There’s an opportunity cost to using your retirement savings, so you want to be sure that you’ve exhausted all other options. For some perspective: a $100,000 balance today could be worth $386,968 in 20 years, assuming a 7% annual rate of return.
Now is a good time to tighten your belt, see if you can cut your budget back to the essentials. Also, be sure to contact your utility and loan providers; many are willing to suspend your monthly payments to assist you during this difficult time.
If I have the cash flow to make investments now, where is the safest place to put my money?
If you are considering putting cash to work in an investment, several considerations help to shape the right choice for you. First, consider your goal(s) for the invested money. What do you want the money/investment to do for you? Second, consider by when you anticipate needing to withdraw the invested money—either a portion of it as income, or all of it. In other words, what is your investing timeframe? And third, evaluate the risk of various investments before choosing the options that may help you to achieve your goals, while assuming a comfortable amount of risk.
I was planning to retire soon but now I am unsure. Should I hold out and rebuild my 401(k)?
If your investment allocation is appropriate and you had enough money to retire prior to the market downturn, this bout of volatility should not upset your long-term planning. A good retirement plan includes the anticipation of market volatility and other potential bumps in the road.

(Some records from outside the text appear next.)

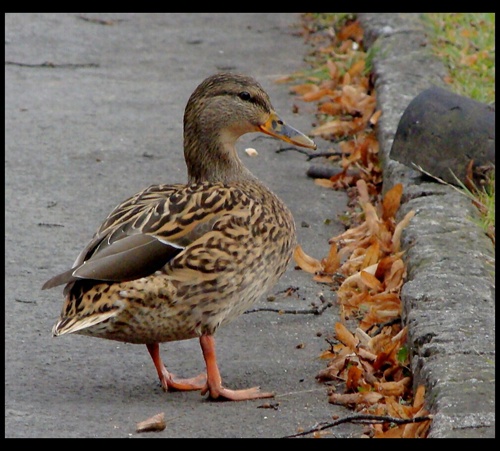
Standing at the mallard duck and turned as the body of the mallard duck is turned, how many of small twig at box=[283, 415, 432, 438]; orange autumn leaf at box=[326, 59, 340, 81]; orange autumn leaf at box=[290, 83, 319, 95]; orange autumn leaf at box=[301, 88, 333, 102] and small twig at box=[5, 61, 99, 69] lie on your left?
4

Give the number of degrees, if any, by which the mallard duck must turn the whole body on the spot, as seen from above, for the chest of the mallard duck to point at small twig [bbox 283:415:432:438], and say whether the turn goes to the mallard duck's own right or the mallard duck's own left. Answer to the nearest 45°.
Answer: approximately 45° to the mallard duck's own right

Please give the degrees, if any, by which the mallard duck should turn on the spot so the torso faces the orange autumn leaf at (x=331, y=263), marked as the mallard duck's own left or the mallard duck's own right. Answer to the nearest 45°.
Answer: approximately 45° to the mallard duck's own left

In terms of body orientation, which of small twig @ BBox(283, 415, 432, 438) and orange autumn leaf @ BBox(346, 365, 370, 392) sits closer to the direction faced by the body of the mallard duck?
the orange autumn leaf

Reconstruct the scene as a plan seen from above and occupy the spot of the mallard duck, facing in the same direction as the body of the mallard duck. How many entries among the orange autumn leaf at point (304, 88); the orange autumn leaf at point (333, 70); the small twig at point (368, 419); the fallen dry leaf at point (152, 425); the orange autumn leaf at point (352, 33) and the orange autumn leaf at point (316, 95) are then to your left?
4

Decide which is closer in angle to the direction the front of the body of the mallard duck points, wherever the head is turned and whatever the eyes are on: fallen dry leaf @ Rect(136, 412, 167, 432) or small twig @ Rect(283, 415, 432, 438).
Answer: the small twig

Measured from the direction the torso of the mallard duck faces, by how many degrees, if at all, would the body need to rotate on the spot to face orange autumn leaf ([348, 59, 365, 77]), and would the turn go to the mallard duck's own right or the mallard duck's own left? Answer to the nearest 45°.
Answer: approximately 90° to the mallard duck's own left

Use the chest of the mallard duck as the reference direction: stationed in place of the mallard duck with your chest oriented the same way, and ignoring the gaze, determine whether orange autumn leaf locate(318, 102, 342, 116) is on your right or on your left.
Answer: on your left

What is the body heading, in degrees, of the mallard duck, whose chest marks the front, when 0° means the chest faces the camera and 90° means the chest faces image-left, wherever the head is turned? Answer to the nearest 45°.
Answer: approximately 270°

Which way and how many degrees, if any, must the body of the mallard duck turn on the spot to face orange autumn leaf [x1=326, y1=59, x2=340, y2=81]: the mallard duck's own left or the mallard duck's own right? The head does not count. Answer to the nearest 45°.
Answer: approximately 90° to the mallard duck's own left

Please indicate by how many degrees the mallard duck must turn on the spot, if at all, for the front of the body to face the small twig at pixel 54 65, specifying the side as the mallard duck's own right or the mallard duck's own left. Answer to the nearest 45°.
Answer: approximately 90° to the mallard duck's own left

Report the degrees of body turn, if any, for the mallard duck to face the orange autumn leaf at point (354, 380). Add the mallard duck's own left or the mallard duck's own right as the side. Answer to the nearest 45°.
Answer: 0° — it already faces it
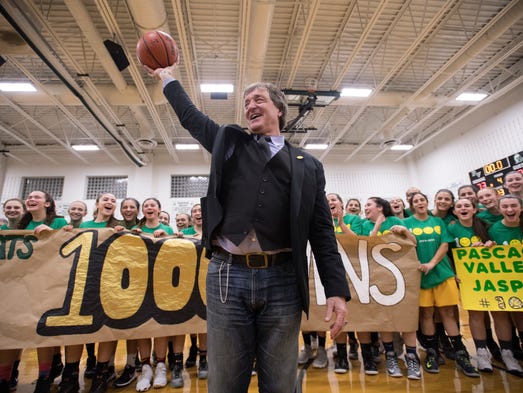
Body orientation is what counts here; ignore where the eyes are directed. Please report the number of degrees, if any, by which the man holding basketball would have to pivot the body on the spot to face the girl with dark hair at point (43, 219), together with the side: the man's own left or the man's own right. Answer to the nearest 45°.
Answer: approximately 135° to the man's own right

One helpful strategy for retirees to consider is to keep a year’s worth of living expenses in cash. This extra cash can be used to generate income during severe market downturns rather than stressing an invested portfolio by taking income distributions during a recession.
Ideally, if you’re planning to retire in the next few years, you already have a good investment plan in place for those inevitable market fluctuations. If you haven’t created a plan yet, now is a good time to work with a financial advisor to make sure that you are approaching retirement with confidence.